Wie viele Experimentalvertriebe hat sich auch Canyon Cinema nicht früh genug entscheiden können, ob man seine Filme breit zugänglich machen will, oder lieber im exklusiven hochpreisigen Zirkel der Kunstwelt verweilt. So hatte man an dem Medienbruch der letzten 15 Jahre zu leiden, denn die neuen Möglichkeiten der DVD als Verbreitungsmedium wurden nicht genutzt:

„This is a very serious letter.  It was emailed to our filmmaker members and we would like to share this with the larger community.  It concerns the survival of Canyon Cinema.
As most of you probably know, film rentals over the past few years have been steadily declining. This is a result of the proliferation of digital media. Many of  Canyon’s major filmmakers who have brought substantial income to the organization have now made their work available in digital formats. Many of our renters, especially in universities, no longer have access to adequate film projection. Often after the purchase of a DVD, instructors of cinema studies continue to use the digital media and forsake the renting of the original 16mm prints. This is partly due to their own dwindling rental budgets and the lack of well functioning projectors.“  (Important Message to the Film Community)

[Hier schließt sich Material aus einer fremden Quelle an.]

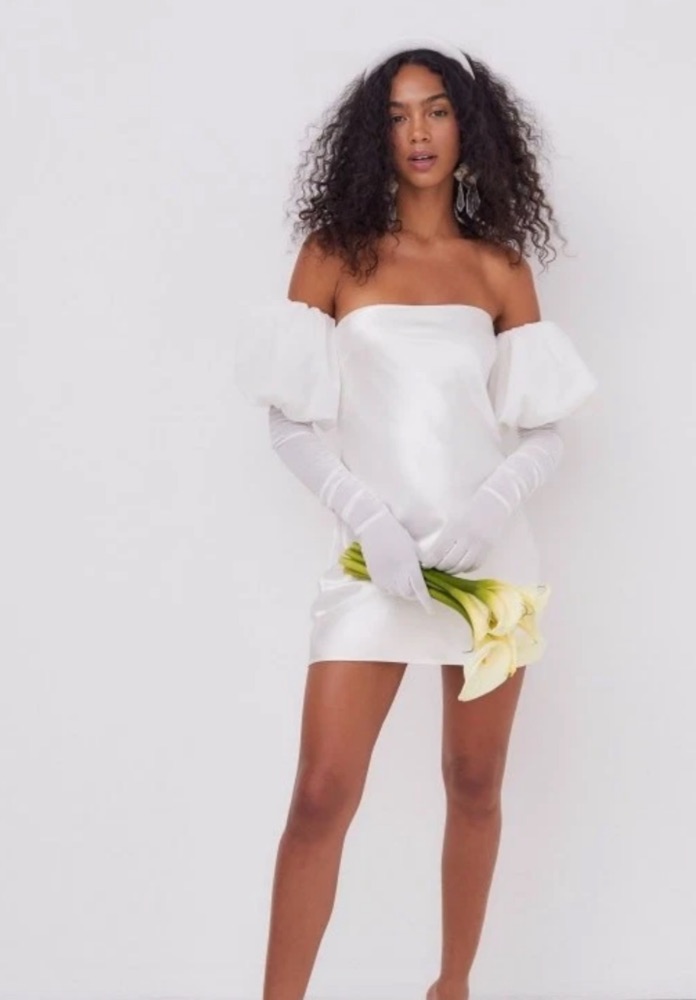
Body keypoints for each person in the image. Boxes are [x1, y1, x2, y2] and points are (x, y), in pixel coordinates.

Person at [235, 36, 598, 1000]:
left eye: (436, 110)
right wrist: (367, 517)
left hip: (489, 568)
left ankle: (452, 988)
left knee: (473, 784)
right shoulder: (335, 255)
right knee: (321, 794)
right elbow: (288, 419)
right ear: (374, 136)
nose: (419, 132)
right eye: (397, 116)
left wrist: (489, 509)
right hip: (377, 567)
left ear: (466, 127)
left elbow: (545, 431)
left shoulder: (497, 267)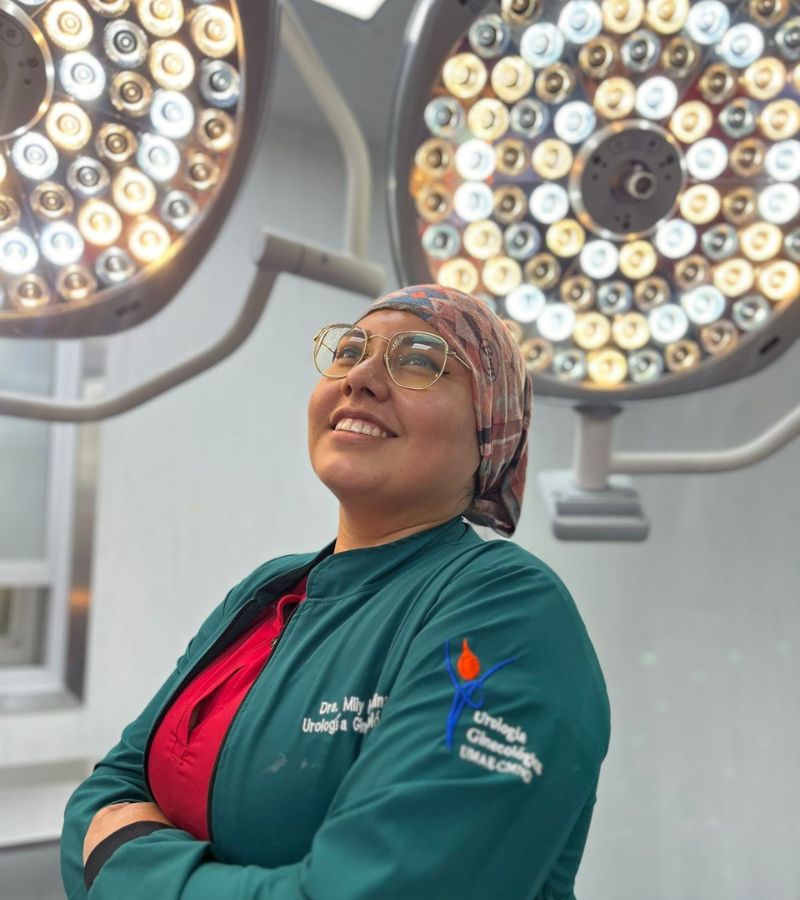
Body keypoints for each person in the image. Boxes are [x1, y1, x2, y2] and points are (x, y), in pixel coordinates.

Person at [60, 284, 610, 900]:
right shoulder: (268, 591)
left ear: (489, 430)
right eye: (349, 351)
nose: (360, 378)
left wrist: (124, 867)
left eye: (418, 360)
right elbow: (105, 793)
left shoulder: (506, 608)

Canyon Cinema hatte in den letzten Jahre zwar immer mehr Titel auch auf DVD zugänglich gemacht, zu angemessenen Preisen allerdings nur für individuelle Kunden, nicht für Institutionen. So konnten z. B. Bibliotheken und Videotheken keine Bestände für die individuelle Ausleihe aufbauen – sicherlich ein schwerer Marketingfehler bei der Popularisierung des Experimentalfilms und der Filmavantgarde.

Man kann nur hoffen, dass die Rettung gelingt und Canyon Cinema sich absichern kann, wie andere wichtige Vertriebe auch:

„Here are some specific examples of experimental film distribution companies modeled after Canyon Cinema currently receiving substantial funding. The Film-Makers‘ Cooperative in New York City is currently funded by the Experimental Television Center as well as New York State Council for the Arts. They have also received a life saving donation of free rental space. Light Cone in Paris is funded by several governmental agencies including Le Centre National de la Cinematographie, Le Ministere de la Culture, La Region Ile-de-France and La Ville de Paris. LUX in London is funded by the Arts Council England and the Leverhulme Foundation for Educational Activities. In Canada the Canadian Filmmaker’s Distribution Centre in Toronto is funded by the Canada Council for the Arts, Ontario Arts Council, The Ontario Trillum Foundation and the Toronto Arts Council. In Vienna, Sixpack Film is most generously supported by the Federal Ministry of Art, Culture and Education (Department for Film), City of Vienna – Department of Cultural Affairs,  the Provincial Governments of Lower Austria, Upper Austria and Salzburgh, and the Trade Association for Music and Film industry.“ (Important Message to the Film Community)

Doch Subventionen allein werden nicht helfen, wenn man sein Publikum nicht pflegt und erweitert. Wer seine Filme nur einem kleinen Zirkel, d. h. meist nur in den Metropolen bekannt macht, kann nicht reussieren. Die INDEX DVD-Edition von Sixpack Film zeigt, dass es auch anders geht. Und das Marktangebot ist noch reichhaltiger: Die Website Experimental Cinema gibt einen Überblick.